I get my news from a Facebook page called Manchvegas Alerts. It's a nice little play by play of the police scanners, with commentary, sometimes videos of people fighting in the streets of the grim ghetto of the lovely city, in addition to your basic news stuff.
Yes, I'm serious. It is freaking epic.
Manchester, NH (affectionately referred to as "ManchVegas"
And yes, by the way, little old New Hampshire does in fact have a news channel, the milquetoast WMUR. They are scooped by Manchvegas Alerts all the time. It's really kind of awesome.
I'll get an alert from WMUR that I already read on Manchvegas Alerts, sometimes hours before.
And the staff is extremely funny.
It got me thinking, though ... I used to teach Journalism, and I always started with the concept of communication. How does one person convey a message to their audience? Then we play charades for a bit, then we get into cave drawings, and things go upward from there up to the modern day newspaper.
My family got the local newspaper, Foster's Daily Democrat, delivered every day, and I read it cover to cover. I didn't always understand it, but it certainly generated some conversation. One day, when I found one of my neighbors on the DUI license revocation list, my parents talked about trying to keep me away from the newspaper.
As Scout Finch said in To Kill a Mockingbird, "Until I feared I would lose it, I never loved to read. One does not love breathing."
So I guess I should be grateful that my parents considered that, because, while they never followed through, I had learned the lesson that the news--the newspaper or the nightly news and probably even some books, although not the ones I read at the time--was accessible.
I was also inexcusably nosy. I still am.
And I still love to get my news. In fact, I love it more now than ever. I don't have to read an entire newspaper cover-to-cover, I can scan through headlines on sites of interest. I do have the app for WMUR, to be fair, and I also read CNN, MSNBC, and Fox (because I actually try to be fair and balance) for national news. I love People and TMZ because I have an obsession with celebrities.
And that's just what's reaching out to me ...
If I decided I want to find my ex-husband on the aforementioned DUI license revocation list, for example, Google does it (and I can giggle with glee). If I want to know about the new medical condition they think I have, I can go to PubMed.

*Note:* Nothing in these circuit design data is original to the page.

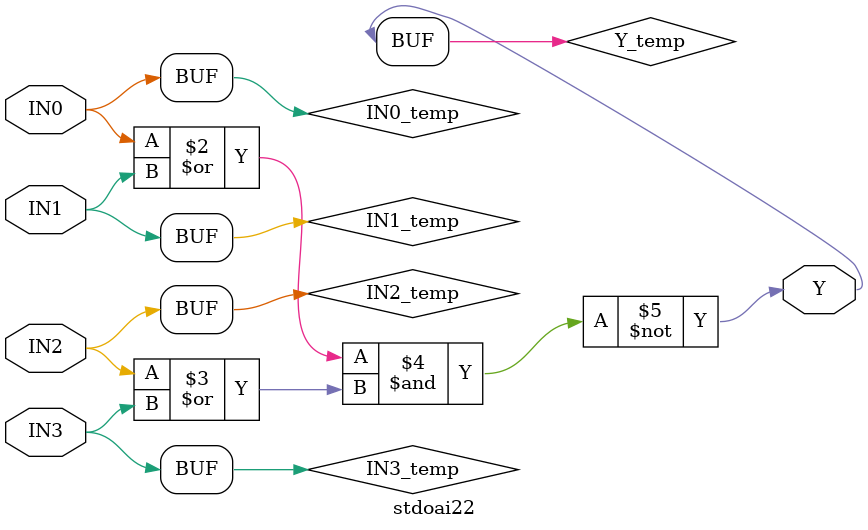
<source format=v>
module stdoai22(IN0,IN1,IN2,IN3,Y);
  parameter
        d_IN0_r = 0,
        d_IN0_f = 0,
        d_IN1_r = 0,
        d_IN1_f = 0,
        d_IN2_r = 0,
        d_IN2_f = 0,
        d_IN3_r = 0,
        d_IN3_f = 0,
        d_Y_r = 1,
        d_Y_f = 1;
  input  IN0;
  input  IN1;
  input  IN2;
  input  IN3;
  output  Y;
  wire  IN0_temp;
  wire  IN1_temp;
  wire  IN2_temp;
  wire  IN3_temp;
  reg  Y_temp;
  assign #(d_IN0_r,d_IN0_f) IN0_temp = IN0;
  assign #(d_IN1_r,d_IN1_f) IN1_temp = IN1;
  assign #(d_IN2_r,d_IN2_f) IN2_temp = IN2;
  assign #(d_IN3_r,d_IN3_f) IN3_temp = IN3;
  assign #(d_Y_r,d_Y_f) Y = Y_temp;
  always
    @(IN0_temp or IN1_temp or IN2_temp or IN3_temp)
      begin
      Y_temp = ( ~ ((IN0_temp | IN1_temp) & (IN2_temp | IN3_temp)));
      end
endmodule

</source>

For Pete's sake, Facebook suggests friends based on your friends and sites or pages based on your interest ... the whole Big Brother thing is pretty overwhelming.
I cannot fathom technology and accessing the news any simpler than on my iPhone. The newspaper as an institution is long dead, and even news sites are losing steam because of pages like Manchvegas Alerts (seriously it's a laugh riot, but it's the news).
What do you think the future holds for journalism?